Your data artifacts should be immutable

Anna Nixon
Anna Nixon
April 4th, 2024
Your data artifacts should be immutable

At Hashboard, we're constantly exploring innovative ways to enhance data tooling for both end users and data engineers alike. Recently, we've been tinkering away to create versioning features that are flexible and friendly to users from a range of technical backgrounds. But to pull it off, we realized we needed to go back to the drawing board with some of our core data structures.

Relationships between data artifacts

In Hashboard, we conceptualize data artifacts as a graph. At the core lies the data model, a lightweight semantic layer defining attributes and aggregations (measures) for user exploration. These models interconnect via join relationships. Users can derive key metrics and data visualizations (saved explorations) from these models. Finally, at the leaf of the project graph, reside dashboards—comprising a collection of metrics, views, and additional contextual information for the data.

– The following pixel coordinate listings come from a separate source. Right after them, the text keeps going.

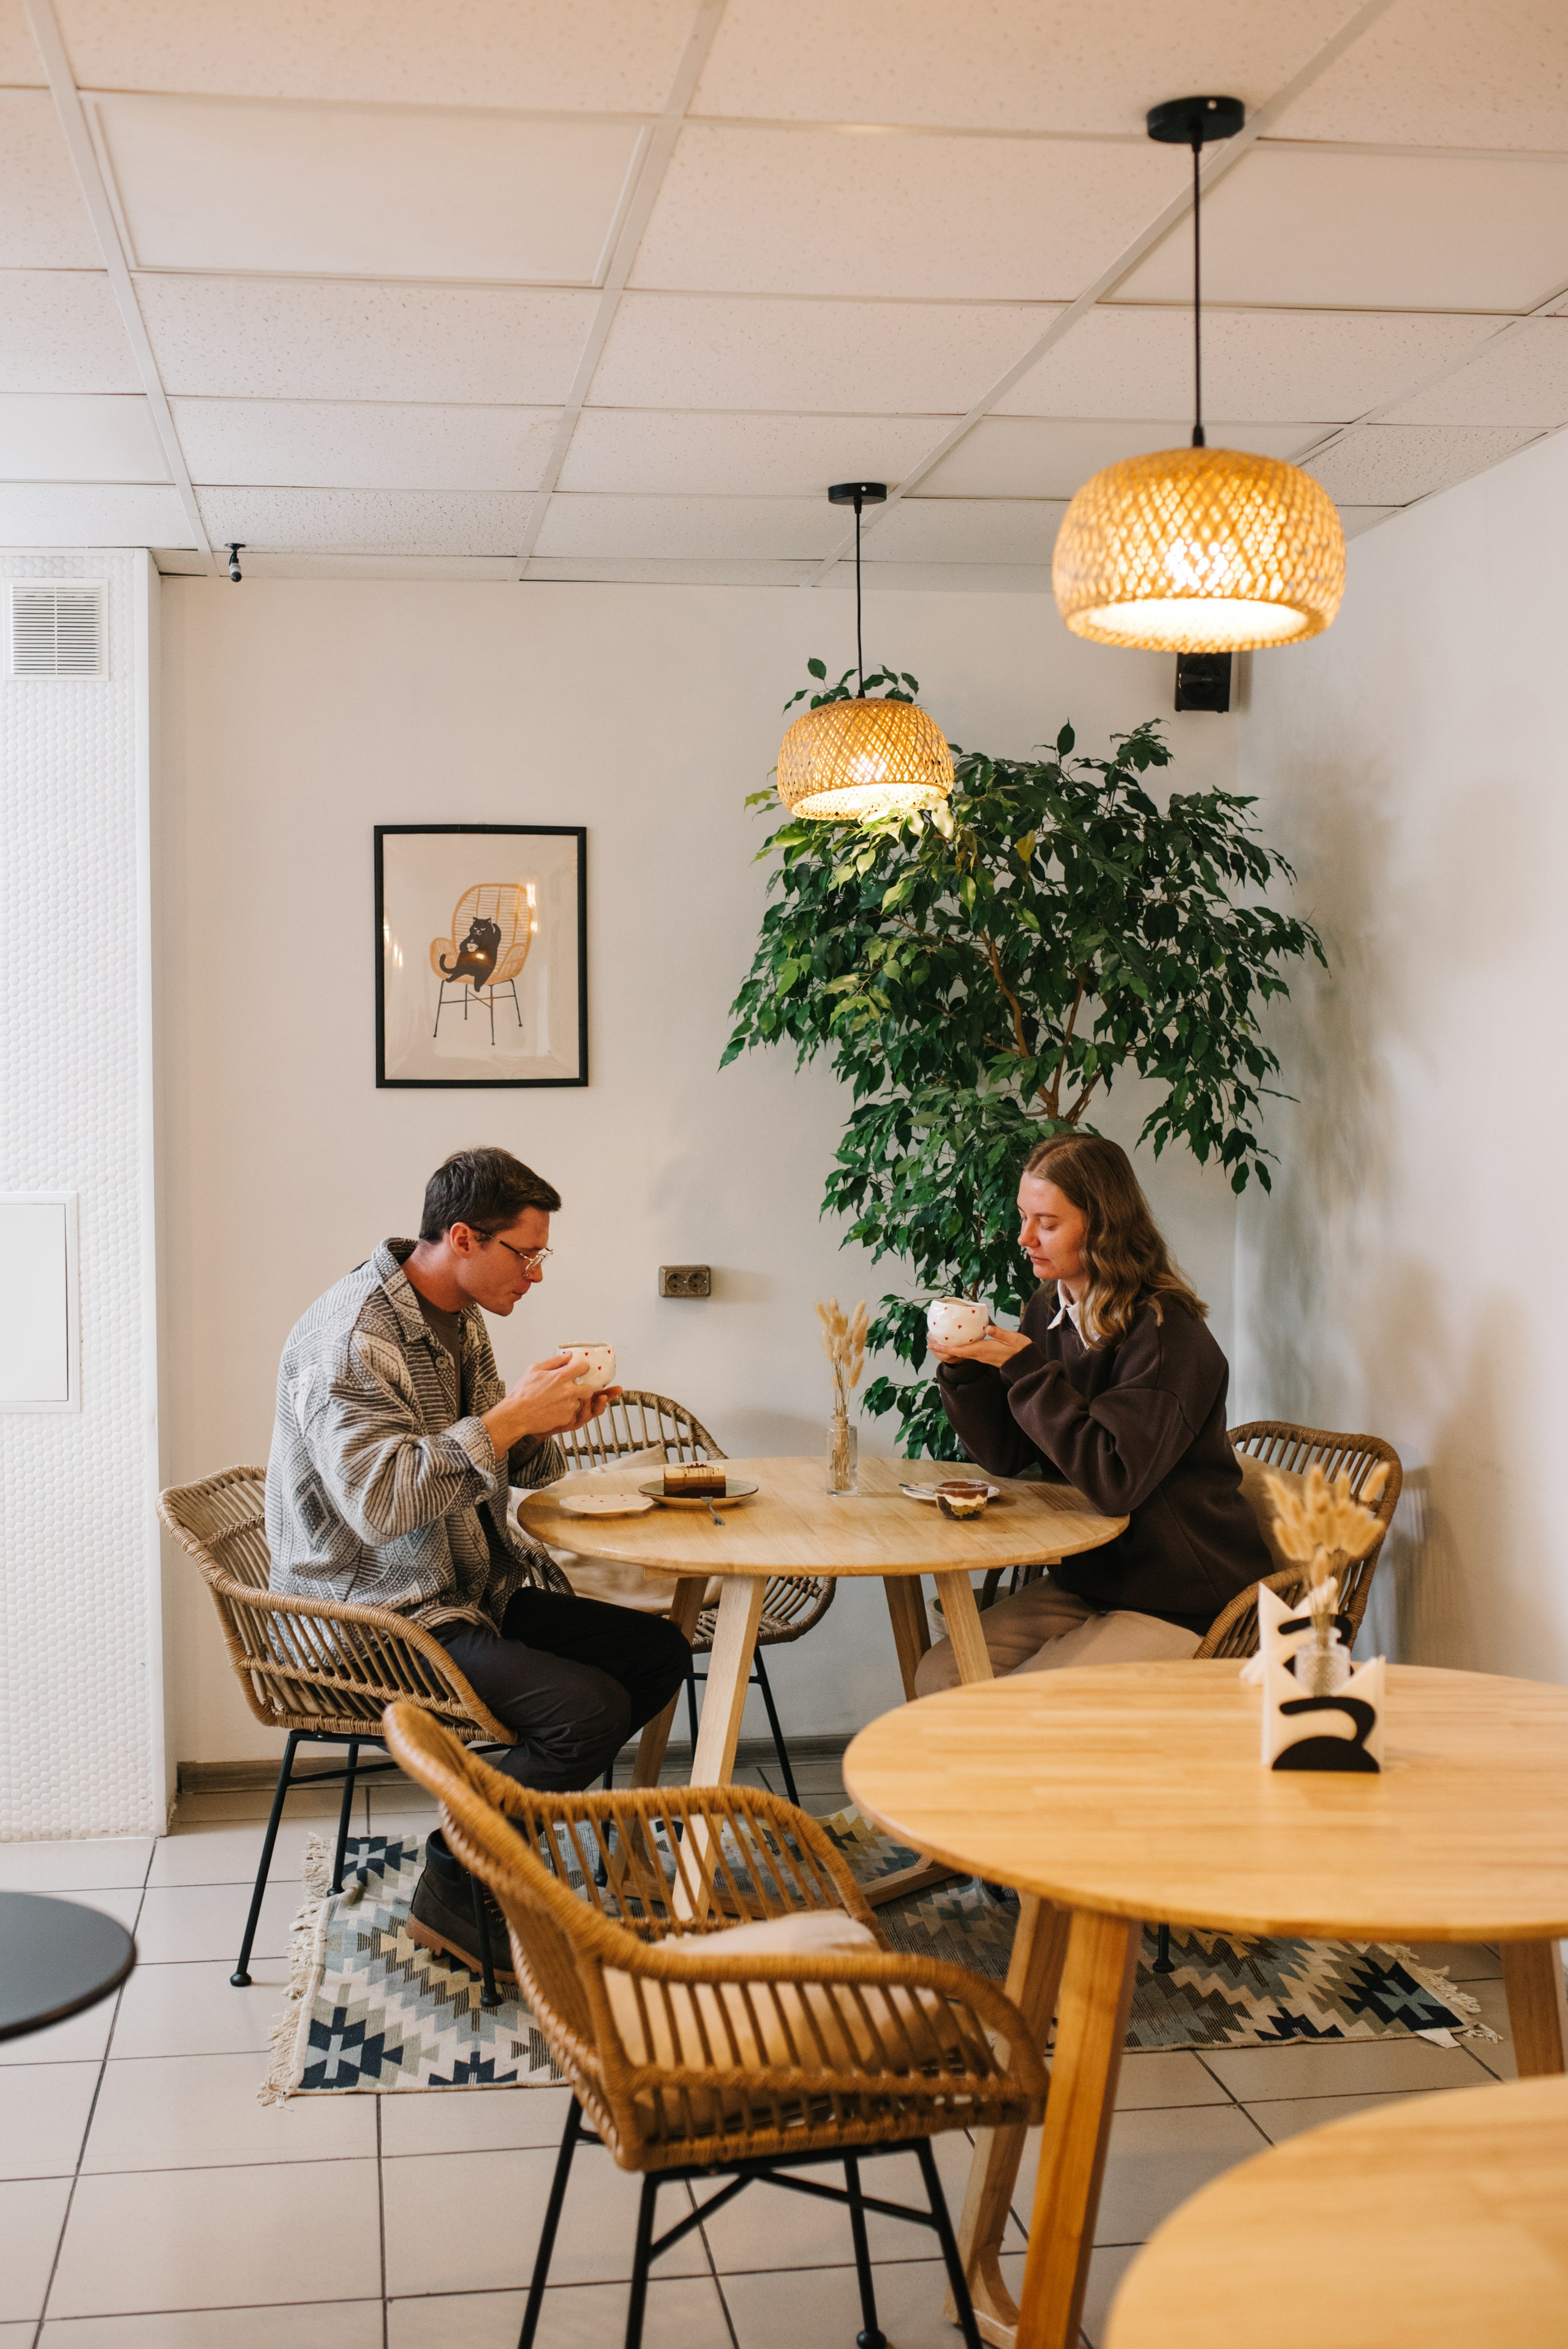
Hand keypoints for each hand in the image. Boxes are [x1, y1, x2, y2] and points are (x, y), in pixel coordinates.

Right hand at [482, 1357, 622, 1450]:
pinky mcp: (567, 1418)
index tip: (578, 1371)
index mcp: (561, 1376)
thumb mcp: (534, 1369)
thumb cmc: (523, 1393)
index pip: (584, 1367)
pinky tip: (554, 1410)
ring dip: (573, 1401)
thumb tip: (567, 1356)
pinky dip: (566, 1412)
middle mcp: (568, 1391)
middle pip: (588, 1388)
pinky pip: (572, 1414)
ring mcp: (569, 1405)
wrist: (517, 1414)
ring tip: (558, 1401)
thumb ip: (554, 1361)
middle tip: (572, 1389)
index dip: (581, 1369)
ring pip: (580, 1402)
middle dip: (582, 1388)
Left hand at [927, 1324, 1033, 1368]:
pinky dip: (957, 1349)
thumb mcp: (1012, 1338)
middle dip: (942, 1348)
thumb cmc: (1020, 1350)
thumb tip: (988, 1327)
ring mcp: (981, 1356)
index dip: (945, 1349)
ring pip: (961, 1353)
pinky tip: (955, 1343)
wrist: (1026, 1363)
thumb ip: (1000, 1333)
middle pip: (956, 1353)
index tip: (932, 1345)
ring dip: (948, 1349)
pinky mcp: (984, 1356)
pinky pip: (967, 1353)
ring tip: (938, 1342)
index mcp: (984, 1350)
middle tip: (929, 1342)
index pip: (960, 1350)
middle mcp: (980, 1355)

In the past, these resources were all stored as a flat list of mutable data structures, without any tracking of changes over time. This caused a problem: If you made a change to an upstream resource, causing an impact on downstream resources, the system had no way to track that or surface that impact to the user.

So, we decided to change the underlying data structures to better represent the relationships between resources. In the new design, a project is now stored as an immutable graph, containing pointers to the most up to date version of each resource. In this way, every change is tracked in our persistence layer, so resource history can be traced for everyone, without the user having to lift a finger.

How does it work?

Each time a resource is created, deleted or updated, we create what we call a ‘ Change Set’ — essentially, the diff that was applied to the project state to make an update. That diff can then be applied to the project, which is now just a dictionary of pointers from resource ID to the most current version of the resource.

Storing the project itself as a graph unlocks a bunch of technical wins for us as engineers. It provides stronger guarantees on the correctness of a project and lets us ensure that dead resources get cleaned up so that your project isn’t littered with unusable views and dashboards.

Updating a model column that is used by dashboards and views downstream? We can surface what resources will be affected. When a change is applied, those resources are cleaned up instead of being left unusable. Change sets now allow us to batch these updates together, making updates in Hashboard more efficient and more transparent.

What does this mean for our users?

With our new change management architecture, users get an in-depth look into their project history like never before. They can easily track every change made to their resources and see any bulk updates that occurred. This feature makes it a breeze to pinpoint any changes that might have caused unexpected issues downstream and to rebuild resources if needed.

Now Hashboard users can see line by line changes to all the resources in their project and can also revert to previous configurations directly from the web application.

Users can also see grouped updates when changes to a single resource have cascading downstream effects allowing for better visibility into the origin of changes.

What's more, this revamped architecture offers a unique level of control and visibility into a project’s history. Hashboard not only supports Git-based version control but now also provides an alternative method with minimal overhead, catering to a variety of user preferences. It also allows users to easily track changes that have cascading effects, giving them a comprehensive view of project evolution that's unmatched by its counterparts.

Where are we going next?

These architectural changes opened up a huge range of possibilities for us to build out features such as restoring resources in the UI and undoing destructive changes without ever having to interact with Git. Power users still have the ability to utilize familiar Git workflows to maintain core resources but even non technical users will now have an easy way to get insight into the effects of their changes and travel back in time to view their project history.

These architectural changes will also play a core part in bringing performance improvements to our existing CLI workflows, enabling safe automated project clean up, as well as introducing new workflows that will allow users to draft and preview changes within the UI. This change represents a significant advancement for us and we’re excited to continue bringing powerful features to your fingertips in the future.